在る時、時の紀州藩の藩主であられた徳川吉宗公は、在る御殿様の姫君を娶られ祝言をなさった。
その姫君の御実家の御殿様の屋敷には金銀財宝の御蔵は勿論のこと、米の御蔵が建て尽くされていた大変裕福な御殿様であった。
城内に姫君一行が花嫁行列をなして、いざ入城なさったが、姫君がお乗りになっている御輿を担ぐ者も、嫁入り道具を持つ者も、御側仕えの者も、皆揃って天狗だった。
たいそう驚きなさった吉宗公は姫君にお聞きになった。
姫君、この行列は何事ぞ。
余の見る目がおかしくなければ、余に見えているのは皆全て天狗ではないか。
姫君には何の因縁があって御側に天狗を侍らせて何故ゆえにそなた配下にしておるのか。
そこで姫君は答えた。
御殿様、確かに私の御側の者は皆全て天狗で御座います。
御殿様の目はおかしくなってなどおりませぬ。
代々我が一族には天狗役使の秘法が密かに伝わっております。
この秘法は、日本国中大小の天狗総てを我が配下として侍らせ役使出来る神伝の秘法とされておりますが、元は天狗界出伝の神伝の密法とされ、天狗界で最も秘すべきものとされており、当家に代々由縁がありてこの秘法の巻物が相承されて来ました。
されど此度、御殿様へ嫁ぎますので父上がこの天狗秘法の巻物を第一の嫁入り道具として携える様にとお命じになりましたので、この神伝秘密の巻物と共に、我が配下の天狗の衆も付いて来たので御座います。

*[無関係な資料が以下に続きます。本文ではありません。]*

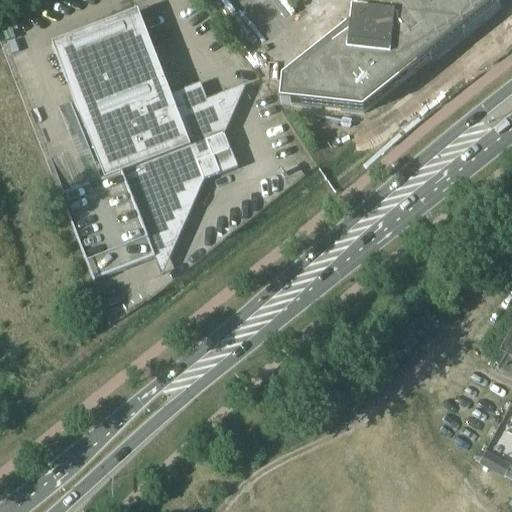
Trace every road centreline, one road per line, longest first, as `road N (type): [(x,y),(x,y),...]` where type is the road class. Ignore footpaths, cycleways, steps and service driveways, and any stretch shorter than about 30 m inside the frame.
road 1 (secondary): [(511,86),(5,511)]
road 2 (secondary): [(60,511),(511,128)]
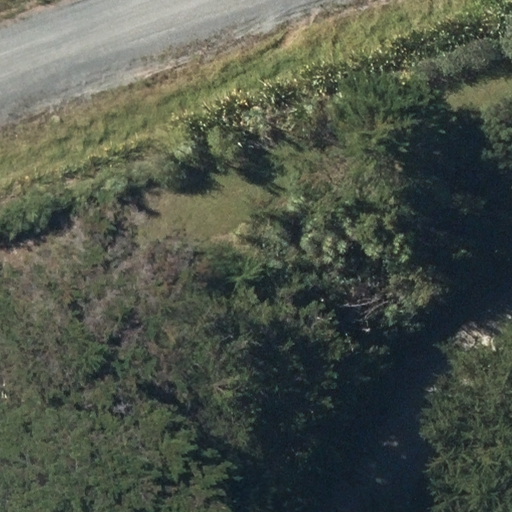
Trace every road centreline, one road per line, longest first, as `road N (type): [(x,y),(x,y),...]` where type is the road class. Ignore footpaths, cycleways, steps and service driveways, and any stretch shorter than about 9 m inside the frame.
road 1 (tertiary): [(340,511),(511,286)]
road 2 (unclassified): [(0,66),(189,0)]
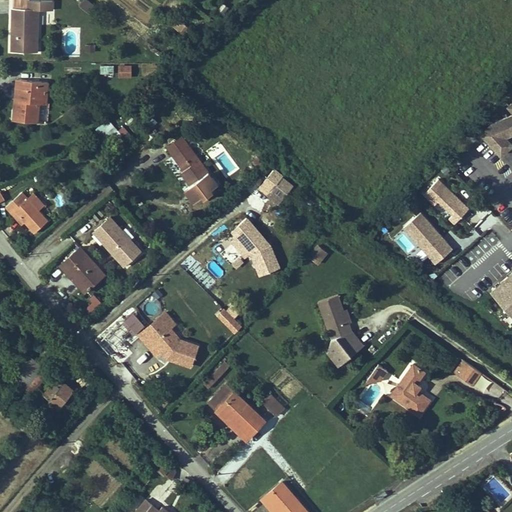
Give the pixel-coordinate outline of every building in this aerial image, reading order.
[(6,0),(7,8),(22,8),(22,0),(6,0)] [(22,0),(22,8),(7,8),(6,52),(29,52),(30,10),(45,11),(44,0),(22,0)] [(89,0),(82,0),(79,4),(90,13),(96,6),(89,0)] [(139,0),(135,0),(133,6),(146,13),(150,5),(139,0)] [(100,72),(113,73),(113,64),(100,64),(100,72)] [(118,76),(132,77),(132,64),(119,64),(118,76)] [(44,83),(17,81),(16,92),(15,103),(10,102),(8,122),(34,124),(35,104),(42,105),(44,83)] [(511,99),(508,102),(511,106),(511,111),(493,121),(482,131),(501,153),(511,143),(511,142),(505,134),(511,131),(511,99)] [(148,113),(142,120),(152,127),(158,120),(148,113)] [(105,143),(128,131),(125,125),(115,130),(110,119),(96,125),(105,143)] [(176,155),(190,145),(184,136),(170,146),(176,155)] [(217,185),(190,145),(176,155),(186,170),(181,173),(189,186),(184,189),(192,202),(200,196),(204,202),(213,195),(210,190),(217,185)] [(268,163),(260,157),(255,163),(263,169),(268,163)] [(282,204),(294,182),(271,169),(258,191),(282,204)] [(471,206),(438,176),(424,192),(437,204),(439,201),(452,213),(449,216),(456,223),(471,206)] [(45,221),(19,193),(5,206),(11,212),(15,209),(35,231),(45,221)] [(455,247),(421,210),(402,226),(436,264),(455,247)] [(125,228),(124,229),(110,214),(91,232),(125,267),(145,249),(125,228)] [(271,250),(269,244),(248,220),(234,233),(239,239),(241,238),(256,255),(253,256),(260,279),(280,273),(273,249),(271,250)] [(408,251),(414,245),(401,232),(395,238),(408,251)] [(241,238),(239,239),(253,256),(256,255),(241,238)] [(323,247),(311,261),(318,266),(330,253),(323,247)] [(106,276),(88,256),(80,263),(72,254),(60,265),(68,274),(73,270),(82,281),(78,285),(86,294),(106,276)] [(235,268),(244,262),(239,255),(231,261),(235,268)] [(73,270),(68,274),(78,285),(82,281),(73,270)] [(511,272),(494,289),(511,309),(511,272)] [(344,308),(338,290),(319,297),(330,328),(339,325),(349,321),(344,308)] [(90,312),(101,302),(95,294),(83,304),(90,312)] [(216,314),(233,334),(243,325),(235,316),(241,310),(233,300),(216,314)] [(344,308),(349,321),(353,320),(348,307),(344,308)] [(132,336),(145,324),(134,311),(121,322),(132,336)] [(167,314),(165,316),(175,327),(177,325),(167,314)] [(151,329),(160,339),(156,343),(165,352),(168,356),(169,355),(173,360),(193,367),(200,348),(183,341),(172,329),(175,327),(165,316),(151,329)] [(342,333),(339,325),(330,328),(333,336),(342,333)] [(160,339),(151,329),(142,336),(160,357),(165,352),(156,343),(160,339)] [(341,362),(364,343),(352,329),(342,333),(333,336),(329,348),(341,362)] [(37,351),(22,370),(40,383),(55,364),(37,351)] [(211,389),(230,364),(223,358),(204,384),(211,389)] [(469,362),(463,358),(453,371),(459,375),(469,362)] [(482,371),(469,362),(459,375),(472,385),(482,371)] [(389,370),(379,363),(367,380),(380,381),(389,370)] [(415,365),(390,397),(418,418),(430,401),(420,394),(423,390),(417,385),(426,373),(415,365)] [(63,372),(49,389),(66,402),(80,386),(63,372)] [(481,374),(475,385),(485,391),(491,380),(481,374)] [(262,419),(236,392),(216,411),(223,419),(228,415),(246,434),(262,419)] [(283,408),(269,394),(260,403),(274,416),(283,408)] [(178,458),(172,452),(163,460),(169,466),(170,465),(178,458)] [(178,458),(170,465),(177,471),(182,463),(178,458)] [(280,511),(308,511),(283,480),(263,497),(270,506),(274,504),(280,511)] [(153,489),(142,502),(139,504),(148,511),(187,511),(189,510),(170,494),(166,499),(153,489)]
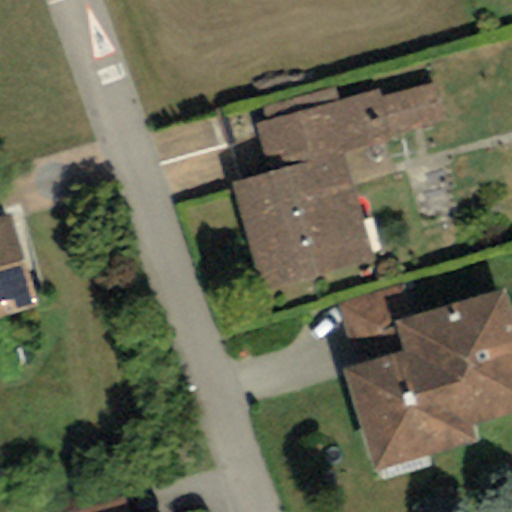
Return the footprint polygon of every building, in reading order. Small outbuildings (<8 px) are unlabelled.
[(378,86),(255,121),(268,168),(231,178),(262,287),(374,255),(344,149),(392,136),(378,86)] [(355,162),(363,188),(397,178),(390,152),(355,162)] [(0,211),(0,308),(39,297),(13,208),(0,211)] [(511,309),(504,282),(397,314),(405,341),(353,356),(345,359),(377,463),(477,433),(471,416),(511,403),(511,309)] [(336,299),(353,356),(405,341),(397,314),(388,284),(336,299)]
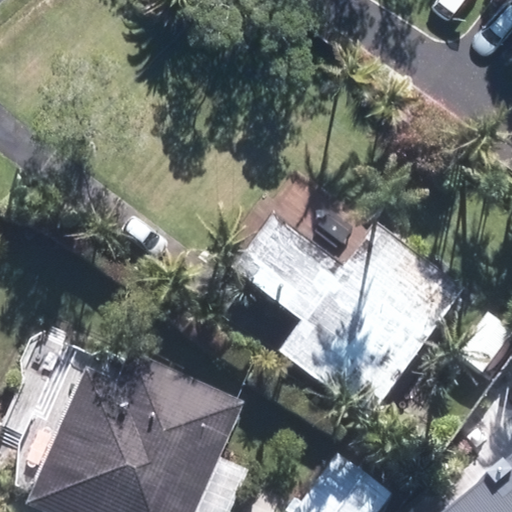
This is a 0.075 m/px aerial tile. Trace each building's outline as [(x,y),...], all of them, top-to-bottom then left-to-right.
[(275,361),(363,426),(457,299),(368,234),(338,274),(269,224),(226,281),(296,331),(275,361)] [(452,362),(479,381),(511,337),(483,317),(452,362)] [(23,511),(228,511),(242,481),(213,469),(237,413),(123,364),(109,396),(80,383),(23,511)] [(511,511),(511,447),(433,511),(511,511)] [(298,511),(379,511),(388,500),(335,462),(298,511)]
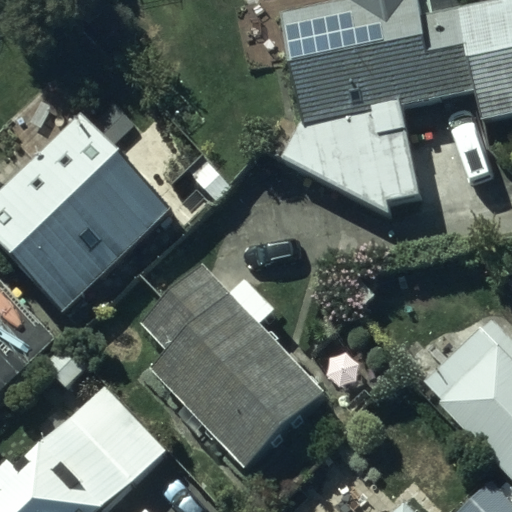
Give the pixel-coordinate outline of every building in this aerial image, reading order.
[(119,0),(69,0),(73,20),(122,11),(119,0)] [(349,0),(351,4),(282,19),(302,124),(283,160),(392,219),(390,207),(420,201),(404,110),(477,99),(463,13),(460,0),(349,0)] [(511,115),(511,4),(467,13),(487,120),(511,115)] [(81,120),(0,195),(0,250),(64,319),(172,217),(81,120)] [(203,269),(142,330),(168,357),(150,374),(245,473),(325,397),(262,330),(275,316),(245,286),(232,299),(203,269)] [(2,283),(0,284),(0,398),(59,341),(2,283)] [(511,365),(481,334),(425,389),(446,410),(442,414),(511,484),(511,365)] [(0,511),(109,511),(169,457),(106,390),(17,474),(9,466),(0,474),(0,511)] [(511,511),(511,506),(491,486),(463,511),(511,511)]
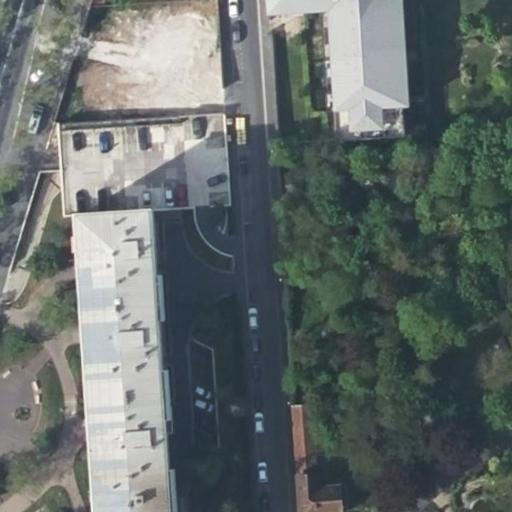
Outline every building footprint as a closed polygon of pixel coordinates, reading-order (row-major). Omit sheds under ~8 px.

願わくば、紀州徳川家の為に神伝秘密の天狗法を紀州徳川家の家伝の秘法として代々密かに受け継がれ、子々孫々の代まで紀州徳川家の御為に我が一切の配下たる日本国中大小の天狗の衆をお召し抱えならんことを心より願ます。
吉宗公はたいそうお喜びになり、このことをお受けなさった。
この秘法の御蔭で吉宗公は第八代徳川将軍となられた。
それより紀州藩の代々の藩主にこの秘法は密かに相承されたと謂う。